Мы получаем «добро». Если бы не эти «жертвы аэрофлота», я бы просила пилотов не приземляться. Мне весело смотреть в иллюминатор на маленькие домишки и ниточки – дороги.
Но я от души сочувствую страдающим попутчикам. Дверца в самолёт почему-то плохо закреплена и то открывается, то с треском закрывается, когда самолёт начинает качать. Полной блондинке плохо. Она измученно говорит своему спутнику:
- Вася! Я больше не могу! Я лучше выйду. Вася, здесь совсем невысоко, посмотри.
Вася уже не возражает. А лететь ещё долго, более двух часов.
В Абинск нас пригласили, и очень кстати.
-Приезжайте, - уговаривал в письме Иван,- у нас сад, чистый воздух и море. К нему езды на хорошем транспорте, всего ничего часа два, а главное – никто не будет мешать.
Последняя строчка меня «добила», и я понеслась с письмом к Витьке.
Его долго уговаривать не пришлось. Ему, как и мне, хотелось моря, груш и ещё чего-нибудь… И конечно же хотелось увидеть своих – Аннушку, Ивана, Володьку.
Лет семь назад мы все учились в одном городе, только в разных институтах и сейчас вряд ли смогли бы вспомнить, где и когда познакомились.
У Ивана и Ани есть в наличии один ребенок - «Неня» – как он говорит о себе, а в свидетельстве о рождении он именуется Евгением. Ему три года, он врождённый интеллигент – очень серьёзный и капризный. Но может часами сидеть у Ивана на репетициях, и в отличие от папы – режиссера, невозмутимо за всем наблюдать. Мама Евгения - балетмейстер. У неё, в танцзале, он тоже спокоен. Музыка его не трогает.
Кем будет Евгений? Вопрос не решён, но сомнений в том, что он любит страстно технику, нет никаких.
Мы ему везем в подарок машину и конфеты, а для остальных сами будем подарком.
За день до отъезда Витя принёс игрушку из магазина, и я еле уговорила его положить машину назад в коробок. Скрутить ей голову сможет и сам Женька.

И вот мы в Краснодаре. Некоторых пассажиров, право, нужно только выносить, но мы выходим самостоятельно. Навстречу бегут руки, ноги, и по лохматой голове узнаём нашего циркача Володьку. Совсем недавно неудачи толпой преследовали его и удалось ли ему отбиться от этой оравы – пока неизвестно. Он тискает нас:
- Ребята! Какие вы молодцы! Выкладывайте, что у вас нового?
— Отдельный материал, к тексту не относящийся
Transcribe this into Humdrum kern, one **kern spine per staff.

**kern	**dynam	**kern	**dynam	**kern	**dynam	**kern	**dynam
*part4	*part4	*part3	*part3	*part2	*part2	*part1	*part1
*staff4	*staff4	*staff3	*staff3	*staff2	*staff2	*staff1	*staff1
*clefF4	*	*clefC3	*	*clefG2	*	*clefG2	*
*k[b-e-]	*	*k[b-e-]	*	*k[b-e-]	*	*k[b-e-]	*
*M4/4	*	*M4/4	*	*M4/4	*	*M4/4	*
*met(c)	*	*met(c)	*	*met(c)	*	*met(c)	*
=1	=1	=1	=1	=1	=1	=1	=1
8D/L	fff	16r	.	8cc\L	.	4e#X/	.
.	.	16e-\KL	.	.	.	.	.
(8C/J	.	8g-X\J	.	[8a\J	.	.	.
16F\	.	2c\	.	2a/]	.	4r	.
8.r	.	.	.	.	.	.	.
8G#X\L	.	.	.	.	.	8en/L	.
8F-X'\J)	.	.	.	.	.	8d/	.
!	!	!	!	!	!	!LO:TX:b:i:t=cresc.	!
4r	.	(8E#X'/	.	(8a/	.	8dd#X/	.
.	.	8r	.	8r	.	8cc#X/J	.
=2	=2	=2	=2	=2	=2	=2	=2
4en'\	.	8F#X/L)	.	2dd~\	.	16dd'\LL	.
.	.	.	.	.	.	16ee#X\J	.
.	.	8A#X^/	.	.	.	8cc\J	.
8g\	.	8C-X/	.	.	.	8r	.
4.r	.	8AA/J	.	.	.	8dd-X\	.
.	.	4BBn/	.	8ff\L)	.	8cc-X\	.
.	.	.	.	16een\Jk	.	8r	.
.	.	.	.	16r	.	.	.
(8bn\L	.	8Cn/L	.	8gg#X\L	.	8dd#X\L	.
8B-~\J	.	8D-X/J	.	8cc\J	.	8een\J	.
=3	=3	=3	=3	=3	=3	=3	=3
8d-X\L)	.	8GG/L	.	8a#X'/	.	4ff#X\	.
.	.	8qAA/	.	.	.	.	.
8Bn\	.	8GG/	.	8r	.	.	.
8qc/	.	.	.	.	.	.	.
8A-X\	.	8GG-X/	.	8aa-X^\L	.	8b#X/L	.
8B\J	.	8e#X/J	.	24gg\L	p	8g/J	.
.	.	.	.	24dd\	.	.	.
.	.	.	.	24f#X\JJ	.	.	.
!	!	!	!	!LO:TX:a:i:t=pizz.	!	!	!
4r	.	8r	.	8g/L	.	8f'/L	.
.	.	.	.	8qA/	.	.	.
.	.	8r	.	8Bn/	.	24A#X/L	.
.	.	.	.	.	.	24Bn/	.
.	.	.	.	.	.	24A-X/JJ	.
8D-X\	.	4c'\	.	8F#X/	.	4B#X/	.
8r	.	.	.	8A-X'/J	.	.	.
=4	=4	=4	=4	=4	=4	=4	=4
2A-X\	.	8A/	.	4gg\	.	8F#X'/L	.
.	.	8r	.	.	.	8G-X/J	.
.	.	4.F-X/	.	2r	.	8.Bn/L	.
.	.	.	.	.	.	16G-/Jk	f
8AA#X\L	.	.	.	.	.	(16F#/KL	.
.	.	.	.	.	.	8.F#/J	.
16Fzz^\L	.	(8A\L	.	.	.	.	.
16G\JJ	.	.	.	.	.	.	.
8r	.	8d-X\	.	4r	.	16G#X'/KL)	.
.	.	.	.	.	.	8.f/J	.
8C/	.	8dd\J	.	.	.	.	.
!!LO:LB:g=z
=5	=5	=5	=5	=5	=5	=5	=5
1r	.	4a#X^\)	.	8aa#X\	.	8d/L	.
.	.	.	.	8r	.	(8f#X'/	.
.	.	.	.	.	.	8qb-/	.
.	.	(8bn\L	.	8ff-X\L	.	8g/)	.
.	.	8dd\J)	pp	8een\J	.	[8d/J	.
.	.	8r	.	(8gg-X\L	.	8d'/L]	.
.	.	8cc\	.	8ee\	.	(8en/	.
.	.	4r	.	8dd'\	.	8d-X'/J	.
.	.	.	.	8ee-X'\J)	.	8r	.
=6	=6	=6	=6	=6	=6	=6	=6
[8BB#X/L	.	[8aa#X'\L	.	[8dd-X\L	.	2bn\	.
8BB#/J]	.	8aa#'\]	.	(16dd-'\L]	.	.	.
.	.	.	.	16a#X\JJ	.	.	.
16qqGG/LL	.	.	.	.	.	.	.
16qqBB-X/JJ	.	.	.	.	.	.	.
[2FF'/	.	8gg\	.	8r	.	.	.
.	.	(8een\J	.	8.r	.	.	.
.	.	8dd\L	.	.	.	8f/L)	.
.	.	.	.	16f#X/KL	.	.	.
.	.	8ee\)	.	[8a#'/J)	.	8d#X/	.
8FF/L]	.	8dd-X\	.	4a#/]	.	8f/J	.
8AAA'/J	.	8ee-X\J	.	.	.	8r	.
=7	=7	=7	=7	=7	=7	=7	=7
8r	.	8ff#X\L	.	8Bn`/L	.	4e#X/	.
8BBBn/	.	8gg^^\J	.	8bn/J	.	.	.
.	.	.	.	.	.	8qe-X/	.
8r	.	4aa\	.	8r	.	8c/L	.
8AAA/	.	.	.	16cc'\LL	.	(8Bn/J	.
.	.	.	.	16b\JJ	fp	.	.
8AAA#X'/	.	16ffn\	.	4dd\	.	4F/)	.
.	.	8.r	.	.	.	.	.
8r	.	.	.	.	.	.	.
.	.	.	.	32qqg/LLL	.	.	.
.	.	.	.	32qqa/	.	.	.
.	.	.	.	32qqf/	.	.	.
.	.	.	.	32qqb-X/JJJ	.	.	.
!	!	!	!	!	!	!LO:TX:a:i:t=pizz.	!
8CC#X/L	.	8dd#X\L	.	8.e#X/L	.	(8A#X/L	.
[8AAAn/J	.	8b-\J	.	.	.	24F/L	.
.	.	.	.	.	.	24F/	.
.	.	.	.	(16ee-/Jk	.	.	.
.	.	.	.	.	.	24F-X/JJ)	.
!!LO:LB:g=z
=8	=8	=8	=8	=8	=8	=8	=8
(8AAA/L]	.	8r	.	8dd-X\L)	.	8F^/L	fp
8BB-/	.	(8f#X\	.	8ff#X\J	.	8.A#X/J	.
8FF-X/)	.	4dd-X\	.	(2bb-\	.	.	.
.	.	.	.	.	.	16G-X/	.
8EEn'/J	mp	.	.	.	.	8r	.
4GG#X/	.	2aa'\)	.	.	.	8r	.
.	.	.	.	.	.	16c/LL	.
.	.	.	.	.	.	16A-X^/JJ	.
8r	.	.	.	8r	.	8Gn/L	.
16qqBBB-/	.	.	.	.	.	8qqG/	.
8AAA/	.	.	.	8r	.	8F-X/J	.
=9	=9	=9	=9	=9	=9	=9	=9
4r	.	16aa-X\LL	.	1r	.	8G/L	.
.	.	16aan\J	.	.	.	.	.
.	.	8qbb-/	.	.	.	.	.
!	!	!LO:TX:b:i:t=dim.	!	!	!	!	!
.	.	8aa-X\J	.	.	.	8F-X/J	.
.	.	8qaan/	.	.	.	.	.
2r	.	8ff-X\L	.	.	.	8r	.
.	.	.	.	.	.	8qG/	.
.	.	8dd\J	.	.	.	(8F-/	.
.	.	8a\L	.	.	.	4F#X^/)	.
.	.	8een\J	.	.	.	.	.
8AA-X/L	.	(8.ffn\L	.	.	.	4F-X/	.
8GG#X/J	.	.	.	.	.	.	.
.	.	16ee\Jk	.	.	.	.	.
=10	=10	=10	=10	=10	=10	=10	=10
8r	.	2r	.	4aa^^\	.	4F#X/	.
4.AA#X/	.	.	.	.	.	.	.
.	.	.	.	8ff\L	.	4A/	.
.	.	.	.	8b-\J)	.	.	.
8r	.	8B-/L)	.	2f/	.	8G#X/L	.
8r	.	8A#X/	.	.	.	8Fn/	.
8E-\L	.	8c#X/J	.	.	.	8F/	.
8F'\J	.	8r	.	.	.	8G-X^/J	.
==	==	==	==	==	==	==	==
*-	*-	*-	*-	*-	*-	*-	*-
Молодой начинающий «левак» соглашается доставить нас за червонец.
Всю дорогу Вовка треплется, и трудно понять, что же всё-таки происходит в его личной жизни, да и в работе тоже. Из писем Ивана мы знаем, что Володька, ради агитации в цирковую студию, ездил на моноцикле – одноколёсном велосипеде - по городу: в магазины и на рынок. Он столько наагитировал народу, что ни одной рекламе не под силу, и сейчас работает вместе с Иваном во дворце культуры, руководит народным цирком.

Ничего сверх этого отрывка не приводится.